Je suis partie pour LCI, qui inventait l’information continue, où j’ai construit quinze ans d’une honorable carrière. Je n’ai plus jamais travaillé dans la rédaction de TF1. Je n’ai plus jamais regardé le « 20 heures ». J’ai caché mon angoisse les rares fois où nous nous sommes croisés.

Mon silence a participé à élever le mur de la toute-puissance et de l’impunité.

TF1 pouvait sourire de son roi cavaleur qui fait des « petits bisous dans le cou », croire à un dragueur lourd et répétitif, prévenir les jeunes femmes du danger, dénoncer perfidement leur goût pour le pouvoir et les laisser aller au casse-pipe. Il était si charmant ! Un homme couvert de femmes, où est le mal ? La séduction n’est-elle pas un des habits de la gloire ?

 

La question est mal posée. Les termes sont à renverser : mon employeur pouvait-il ignorer l’ambiance malsaine qu’imposait sa vedette ? Ai-je travaillé en sécurité ? Ai-je été protégée ?

Le silence issu de la honte et du rapport de pouvoir, c’est la banalité du viol, qu’il se passe dans un monde sous les projecteurs ou dans l’ombre du bureau d’un sous-directeur d’une petite entreprise.

Les années ont passé. L’eau a coulé sous les ponts, parfois noire, parfois claire. J’ai remis les responsabilités à leur place. La honte s’est effilochée. La prescription s’est installée.

Vingt-huit ans après, la plainte d’une jeune femme que je ne connais pas est venue réveiller le souvenir enfoui de ces minutes poisseuses.

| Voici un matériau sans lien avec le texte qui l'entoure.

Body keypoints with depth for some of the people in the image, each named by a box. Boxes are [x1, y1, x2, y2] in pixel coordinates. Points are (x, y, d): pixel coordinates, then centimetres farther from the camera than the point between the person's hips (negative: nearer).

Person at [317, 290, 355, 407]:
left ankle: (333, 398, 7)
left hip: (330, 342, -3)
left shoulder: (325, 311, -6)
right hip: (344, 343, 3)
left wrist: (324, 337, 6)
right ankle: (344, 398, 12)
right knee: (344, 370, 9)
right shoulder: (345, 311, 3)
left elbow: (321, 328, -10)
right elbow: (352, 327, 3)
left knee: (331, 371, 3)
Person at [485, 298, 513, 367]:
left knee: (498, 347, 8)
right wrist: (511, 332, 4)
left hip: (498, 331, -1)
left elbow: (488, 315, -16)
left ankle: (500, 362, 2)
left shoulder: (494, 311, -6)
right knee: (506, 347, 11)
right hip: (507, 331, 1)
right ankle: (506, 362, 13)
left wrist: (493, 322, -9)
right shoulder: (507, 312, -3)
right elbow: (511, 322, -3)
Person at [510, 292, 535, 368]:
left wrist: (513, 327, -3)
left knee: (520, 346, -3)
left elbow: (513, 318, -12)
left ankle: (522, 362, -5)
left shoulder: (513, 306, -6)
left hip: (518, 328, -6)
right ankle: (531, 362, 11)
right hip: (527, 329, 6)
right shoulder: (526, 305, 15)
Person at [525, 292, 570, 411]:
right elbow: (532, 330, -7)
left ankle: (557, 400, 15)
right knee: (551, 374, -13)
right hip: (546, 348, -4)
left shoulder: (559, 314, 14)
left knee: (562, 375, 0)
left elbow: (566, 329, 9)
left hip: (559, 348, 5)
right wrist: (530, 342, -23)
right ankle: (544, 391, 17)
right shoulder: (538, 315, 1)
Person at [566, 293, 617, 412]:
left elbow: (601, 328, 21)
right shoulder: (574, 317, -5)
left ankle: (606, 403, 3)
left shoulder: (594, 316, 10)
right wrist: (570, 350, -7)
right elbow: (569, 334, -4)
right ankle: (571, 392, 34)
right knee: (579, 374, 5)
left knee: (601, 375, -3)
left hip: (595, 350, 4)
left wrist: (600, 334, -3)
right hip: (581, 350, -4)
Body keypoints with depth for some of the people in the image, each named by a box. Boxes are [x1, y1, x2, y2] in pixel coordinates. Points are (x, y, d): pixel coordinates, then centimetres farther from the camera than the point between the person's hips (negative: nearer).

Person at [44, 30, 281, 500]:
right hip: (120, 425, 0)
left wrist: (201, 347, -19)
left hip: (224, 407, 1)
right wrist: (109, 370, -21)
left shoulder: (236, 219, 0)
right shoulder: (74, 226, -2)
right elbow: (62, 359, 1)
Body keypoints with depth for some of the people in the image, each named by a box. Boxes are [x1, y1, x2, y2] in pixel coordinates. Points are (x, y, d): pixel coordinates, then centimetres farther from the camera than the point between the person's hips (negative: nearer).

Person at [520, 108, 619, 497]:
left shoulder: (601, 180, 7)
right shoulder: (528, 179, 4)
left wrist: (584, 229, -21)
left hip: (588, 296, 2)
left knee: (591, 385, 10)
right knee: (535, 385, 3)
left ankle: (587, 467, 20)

C’est un classique des affaires de viol : on se tait jusqu’à ce que d’autres aient besoin de vous. On parle pour que justice se fasse.

 

Dans cette affaire précise, quelque chose m’a intriguée : les femmes qui veulent bien être nommées sont celles qui ont évité le rapport sexuel. Pour les autres, l’anonymat est de mise. Tout se passe comme si, dès qu’il vous approche de trop près, le sexe de l’homme a le pouvoir magique de vous museler, comme s’il restait une trace de la culture de l’honneur perdu, de salissure inavouable.

Je sais les risques que je prends à parler à visage découvert ; qu’on invoque « une quête inconvenante de notoriété » ; qu’on laisse entendre que j’aurais quoi que ce soit à gagner à me faire passer pour une victime. Voir ma photo à côté de la sienne me réduira à ces minutes poisseuses. Chaque fois, ce sera une pièce de plus dans la machine à taire qui renforce si activement la forteresse de l’impunité.

Les gens qui m’aiment savent. Mes enfants m’encouragent à parler, certains de mes amis à me méfier. Si je ne peux pas témoigner aujourd’hui, qui le pourra jamais ?

 

 

Des investigations sont ouvertes sur les faits rapportés par Hélène Devynck à l’encontre de Patrick Poivre d’Arvor, qui est présumé innocent.